→ YOUR GOAL: The reply should hold nothing except the lines from the one with "Артикул: 2565" through the end of the entries, duplicated exactly and with no pictures.

→ MATERIAL FOR THIS EXERCISE:
*** Begin section ***
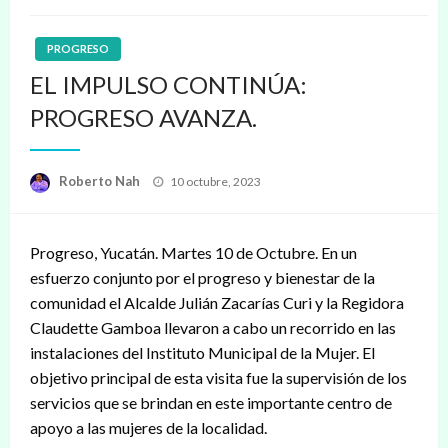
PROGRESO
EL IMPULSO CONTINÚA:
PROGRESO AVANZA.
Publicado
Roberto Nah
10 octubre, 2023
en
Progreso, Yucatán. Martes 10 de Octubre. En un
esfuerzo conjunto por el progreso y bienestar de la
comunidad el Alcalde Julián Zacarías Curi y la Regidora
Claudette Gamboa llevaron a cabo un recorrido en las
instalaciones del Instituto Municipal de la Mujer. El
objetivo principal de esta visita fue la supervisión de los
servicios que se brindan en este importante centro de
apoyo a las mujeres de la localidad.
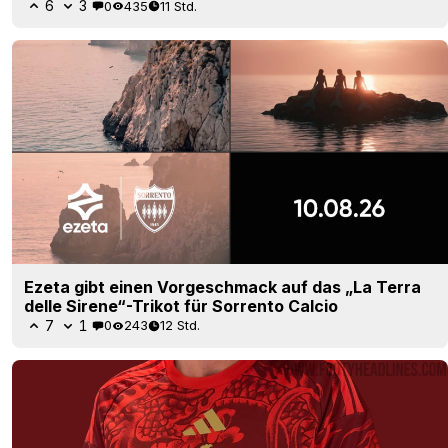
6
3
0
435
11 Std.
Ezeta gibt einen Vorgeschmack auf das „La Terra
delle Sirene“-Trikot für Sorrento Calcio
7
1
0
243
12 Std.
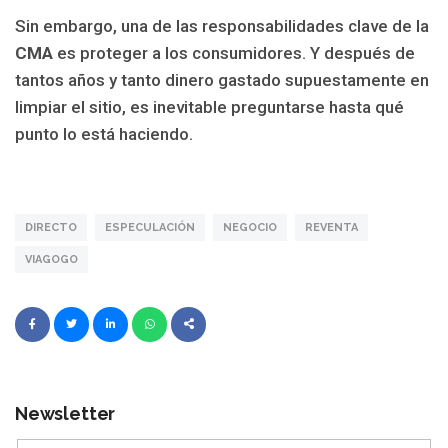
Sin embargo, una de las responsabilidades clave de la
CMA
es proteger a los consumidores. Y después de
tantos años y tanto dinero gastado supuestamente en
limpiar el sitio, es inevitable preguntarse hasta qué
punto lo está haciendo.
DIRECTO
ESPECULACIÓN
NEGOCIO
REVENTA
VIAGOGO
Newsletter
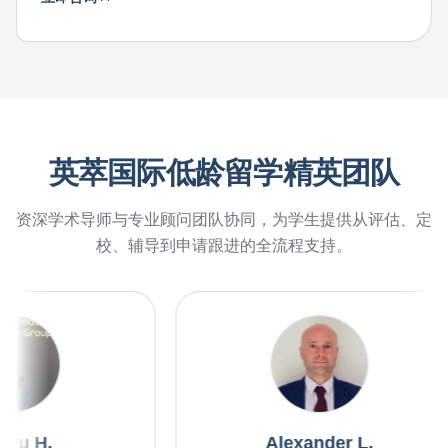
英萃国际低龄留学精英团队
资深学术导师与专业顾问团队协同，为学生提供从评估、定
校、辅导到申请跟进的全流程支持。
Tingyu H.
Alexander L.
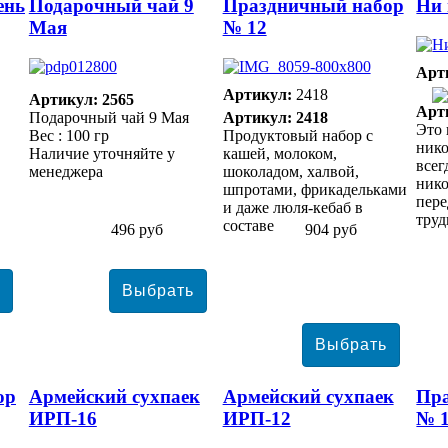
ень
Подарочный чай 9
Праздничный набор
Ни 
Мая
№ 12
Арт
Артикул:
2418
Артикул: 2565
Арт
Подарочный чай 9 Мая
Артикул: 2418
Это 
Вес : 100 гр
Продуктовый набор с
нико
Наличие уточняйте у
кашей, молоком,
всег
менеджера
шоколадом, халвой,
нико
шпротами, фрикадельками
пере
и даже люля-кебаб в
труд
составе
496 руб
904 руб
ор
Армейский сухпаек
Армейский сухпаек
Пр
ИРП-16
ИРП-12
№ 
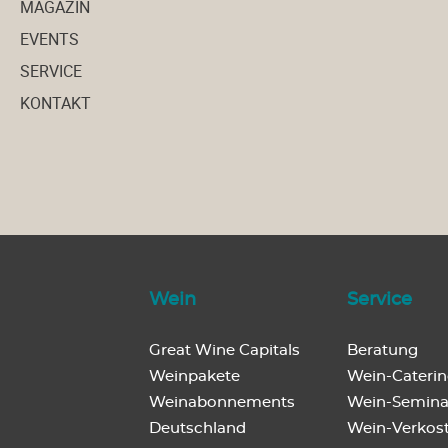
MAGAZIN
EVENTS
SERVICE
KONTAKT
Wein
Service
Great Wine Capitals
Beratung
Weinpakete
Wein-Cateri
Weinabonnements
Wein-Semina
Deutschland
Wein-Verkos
*** End section ***
→ COMPLETED TASK:
Артикул: 2565
Арт
Подарочный чай 9 Мая
Артикул: 2418
Это 
Вес : 100 гр
Продуктовый набор с
нико
Наличие уточняйте у
кашей, молоком,
всег
менеджера
шоколадом, халвой,
нико
шпротами, фрикадельками
пере
и даже люля-кебаб в
труд
составе
496 руб
904 руб
ор
Армейский сухпаек
Армейский сухпаек
Пр
ИРП-16
ИРП-12
№ 
MAGAZIN
EVENTS
SERVICE
KONTAKT
Wein
Service
Great Wine Capitals
Beratung
Weinpakete
Wein-Cateri
Weinabonnements
Wein-Semina
Deutschland
Wein-Verkos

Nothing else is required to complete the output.